Thursday, 17 September 2015

Mermaids and Marigolds

Wednesday was the worst day. It should have heralded the middle of the week, a peak from which she could slide back down into the weekend and her longed for day of rest. Instead it had become this pinnacle of dread. The Nursery gave out at mid day and the well-shod of Finchley descended on her for lunch, their chocolate-smearing, nose-picking, sneeze-swiping, sugar-sprinkling children in tow. The 'Terribles' were not limited to the twos in her experience, the three, four and five year olds that visited her cafe seemed equally capable of rising to the label, as did some of the Mothers. How was it possible to get cappuccino foam on the lamp shades for goodness sake? And yet there it was, mocking her belief in the propriety of a certain class. But they were reliable customers at least. When many of the other traders on the road had gone under she still managed to keep going and she knew it was these regulars she had to thank. She tried to forget that they were the stone in her shoe and smoothed her pinny, ironed on her smile and braced for impact.
The day did not disappoint: two glasses of spilt juice, four returned (half eaten) shortbread squares with smarties missing ( after all that is what happened when the children ate them) -"Smile" and a near emergency when little Amelia had to be taken to the kitchen with her Mother to empty the tea pot of its scalding liquid before the child's finger could be removed from the spout. Then there was the arrival of the raucous Barnston twins who brought with them their Harmonica and a toy kettle drum and proceeded to 'entertain' their unduly appreciative captive audience. What were these Mothers thinking Sky wondered, other than perhaps "Make it stop!"
When she had opened the tea shop Sky had envisaged a quiet clinking of tea cups on saucers, a genteel kettle whistling in the background of an aromatically steaming kitchen, clouds of pink frosted cupcakes and hand piped delicacies. These wild wanderers swishing in and the constant competition between the smell of bleach, floor wax, coffee and gentleman's relish ( don't ask!) was somewhat at odds with her dream.

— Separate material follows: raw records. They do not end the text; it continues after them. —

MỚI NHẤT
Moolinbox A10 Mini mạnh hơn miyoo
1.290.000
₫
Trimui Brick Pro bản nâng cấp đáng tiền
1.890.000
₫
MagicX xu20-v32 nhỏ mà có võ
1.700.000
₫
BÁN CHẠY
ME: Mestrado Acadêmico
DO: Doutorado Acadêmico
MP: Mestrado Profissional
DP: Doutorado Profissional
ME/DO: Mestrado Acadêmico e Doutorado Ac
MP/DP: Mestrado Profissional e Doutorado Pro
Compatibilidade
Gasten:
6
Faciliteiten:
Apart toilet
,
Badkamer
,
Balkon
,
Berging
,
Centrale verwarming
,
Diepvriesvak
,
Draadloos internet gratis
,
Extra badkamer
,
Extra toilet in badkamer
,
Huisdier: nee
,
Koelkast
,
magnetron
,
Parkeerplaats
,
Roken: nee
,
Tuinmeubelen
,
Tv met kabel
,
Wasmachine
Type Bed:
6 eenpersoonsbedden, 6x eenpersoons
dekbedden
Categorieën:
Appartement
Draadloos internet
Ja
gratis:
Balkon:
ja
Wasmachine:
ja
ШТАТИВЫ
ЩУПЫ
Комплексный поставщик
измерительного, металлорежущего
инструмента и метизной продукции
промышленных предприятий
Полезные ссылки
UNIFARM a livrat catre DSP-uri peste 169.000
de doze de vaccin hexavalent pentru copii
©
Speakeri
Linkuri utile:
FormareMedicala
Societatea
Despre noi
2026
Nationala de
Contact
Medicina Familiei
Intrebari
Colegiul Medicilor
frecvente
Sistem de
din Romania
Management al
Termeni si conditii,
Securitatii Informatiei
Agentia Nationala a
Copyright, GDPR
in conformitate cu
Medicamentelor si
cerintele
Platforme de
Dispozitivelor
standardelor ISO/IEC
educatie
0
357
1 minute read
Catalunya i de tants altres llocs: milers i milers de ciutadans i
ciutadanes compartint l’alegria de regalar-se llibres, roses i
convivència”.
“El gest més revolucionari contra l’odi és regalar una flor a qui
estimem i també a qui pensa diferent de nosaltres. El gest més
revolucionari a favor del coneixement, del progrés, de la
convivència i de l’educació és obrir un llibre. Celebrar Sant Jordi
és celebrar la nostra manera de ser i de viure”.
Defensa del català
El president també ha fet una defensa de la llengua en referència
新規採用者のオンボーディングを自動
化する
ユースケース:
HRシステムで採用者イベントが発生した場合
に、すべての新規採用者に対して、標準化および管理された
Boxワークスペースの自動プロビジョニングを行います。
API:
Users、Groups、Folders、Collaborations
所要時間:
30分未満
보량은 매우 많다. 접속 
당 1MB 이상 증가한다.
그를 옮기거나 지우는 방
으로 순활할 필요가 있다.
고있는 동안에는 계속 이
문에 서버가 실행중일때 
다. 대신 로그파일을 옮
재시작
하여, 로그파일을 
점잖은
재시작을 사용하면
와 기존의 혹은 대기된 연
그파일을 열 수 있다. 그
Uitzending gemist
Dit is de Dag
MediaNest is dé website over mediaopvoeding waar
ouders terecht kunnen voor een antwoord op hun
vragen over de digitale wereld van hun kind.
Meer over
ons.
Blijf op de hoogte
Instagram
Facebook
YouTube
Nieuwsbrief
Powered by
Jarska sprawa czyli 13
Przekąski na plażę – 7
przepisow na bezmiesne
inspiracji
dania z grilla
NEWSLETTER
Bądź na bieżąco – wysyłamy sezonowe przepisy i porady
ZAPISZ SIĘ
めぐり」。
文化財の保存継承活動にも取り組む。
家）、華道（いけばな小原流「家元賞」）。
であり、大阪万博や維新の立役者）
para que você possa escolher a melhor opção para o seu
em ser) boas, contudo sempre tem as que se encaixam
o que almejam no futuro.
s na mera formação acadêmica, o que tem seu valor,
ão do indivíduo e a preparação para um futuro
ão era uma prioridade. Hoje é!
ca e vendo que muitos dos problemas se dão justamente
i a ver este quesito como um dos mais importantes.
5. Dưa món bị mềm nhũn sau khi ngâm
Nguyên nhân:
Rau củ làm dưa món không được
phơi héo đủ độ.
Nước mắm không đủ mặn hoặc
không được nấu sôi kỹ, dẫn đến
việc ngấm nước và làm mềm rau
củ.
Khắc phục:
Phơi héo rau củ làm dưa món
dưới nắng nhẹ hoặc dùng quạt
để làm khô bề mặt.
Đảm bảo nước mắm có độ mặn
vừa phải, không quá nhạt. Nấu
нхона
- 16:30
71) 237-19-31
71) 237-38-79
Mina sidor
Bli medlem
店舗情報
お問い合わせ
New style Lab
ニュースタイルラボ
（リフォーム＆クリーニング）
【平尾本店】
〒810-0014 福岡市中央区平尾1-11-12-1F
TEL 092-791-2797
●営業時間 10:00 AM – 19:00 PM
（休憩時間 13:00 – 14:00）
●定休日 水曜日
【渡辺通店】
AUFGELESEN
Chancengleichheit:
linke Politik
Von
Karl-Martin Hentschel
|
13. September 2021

Now by the end of each day she was desperate to escape the marigold handcuffs and slip into a world of her own creation. The church bells would chime their evensong melody and under their spell she would lock up one life and enter another, forget the marmalade stickiness on the backs of the chairs and suck instead the sweet nectar of life; stroke her cat from whiskery nose to the tip of its tail, run her hands through the bowl of frozen peas, sink into a sloe gin at sunset and wait for her haddock to poach. After dinner she would submerge her skin beneath bath water, rainbow-slicked with fragrant oil and let her cares melt away. She would remember the ripples on the lake surface that she had enjoyed in the weekend's sunshine and imagine her silken skin to be that of an iridescent mermaid with magical powers, one who has never heard of marigolds.